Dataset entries
++++

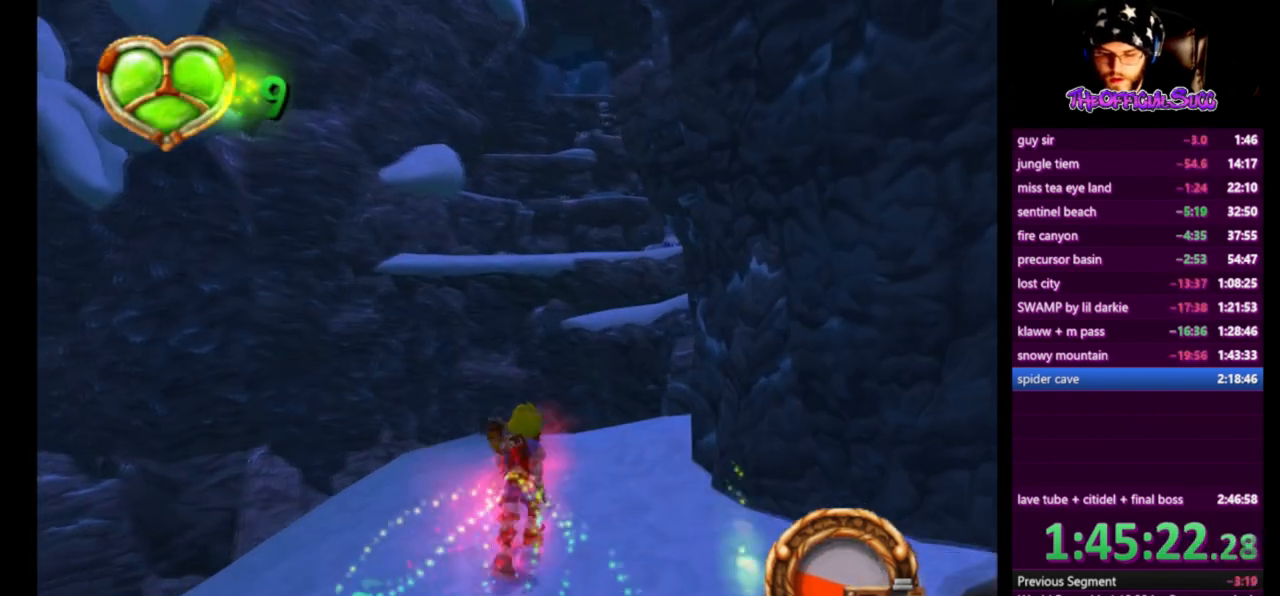
Gameplay with a controller (PlayStation layout); each line is a JSON object with the inputs held at the frame after it. "events" lists button and stick changes between this image and that frame as [ms after this image, input, new state], when the widget could be followed in between.
{"buttons": [], "left_stick": "up", "right_stick": "center", "events": []}
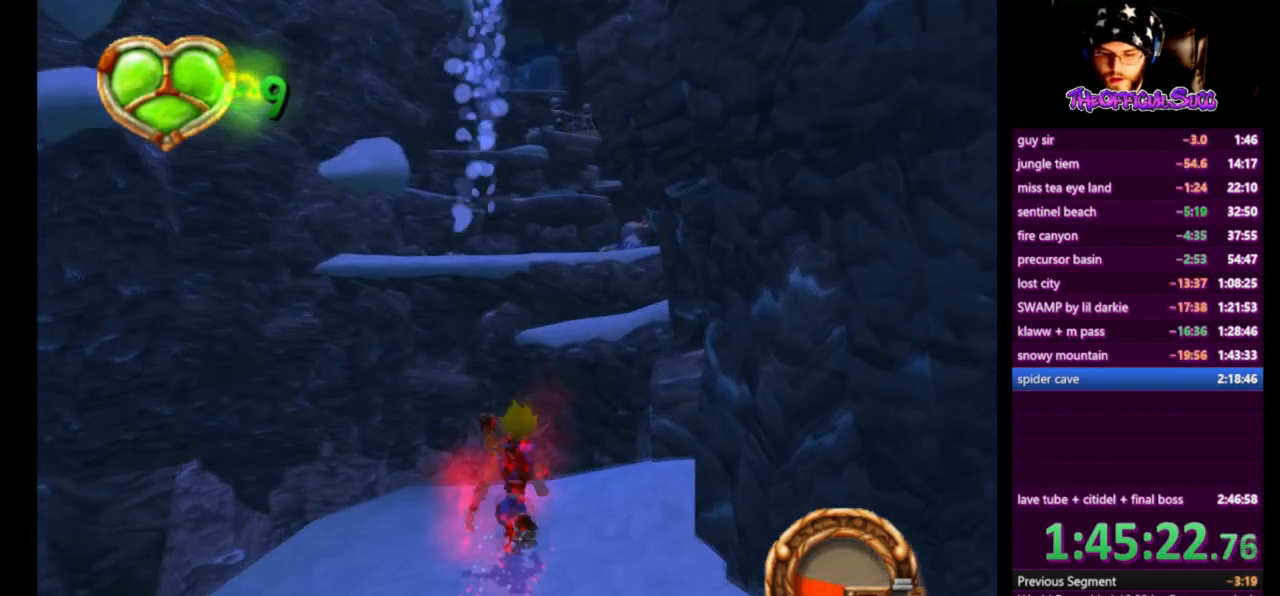
{"buttons": ["CROSS"], "left_stick": "up", "right_stick": "center", "events": [[83, "SQUARE", "down"], [250, "CROSS", "down"], [375, "SQUARE", "up"]]}
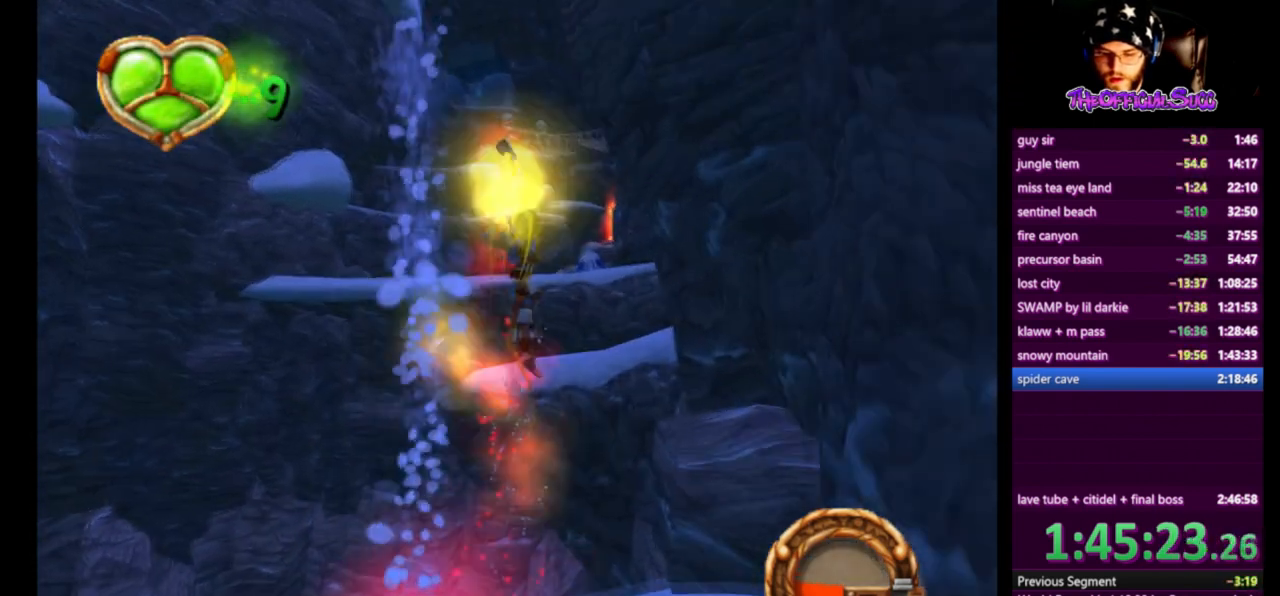
{"buttons": [], "left_stick": "up", "right_stick": "center", "events": [[83, "CROSS", "up"]]}
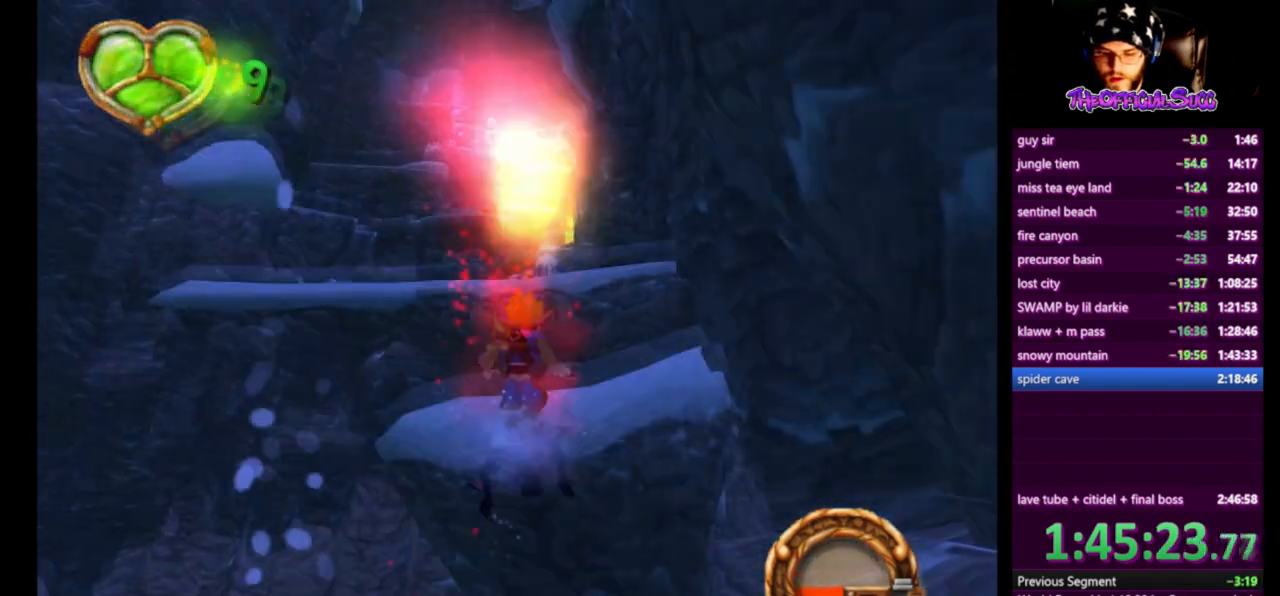
{"buttons": ["CROSS"], "left_stick": "up", "right_stick": "center", "events": [[334, "CROSS", "down"]]}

++++

== WHAT YOU NEED TO DO ==
Scan the records for the word "buttons". Copy each line where it turns up.

== ANSWER TO THIS TASK ==
{"buttons": [], "left_stick": "up", "right_stick": "center", "events": []}
{"buttons": ["CROSS"], "left_stick": "up", "right_stick": "center", "events": [[83, "SQUARE", "down"], [250, "CROSS", "down"], [375, "SQUARE", "up"]]}
{"buttons": [], "left_stick": "up", "right_stick": "center", "events": [[83, "CROSS", "up"]]}
{"buttons": ["CROSS"], "left_stick": "up", "right_stick": "center", "events": [[334, "CROSS", "down"]]}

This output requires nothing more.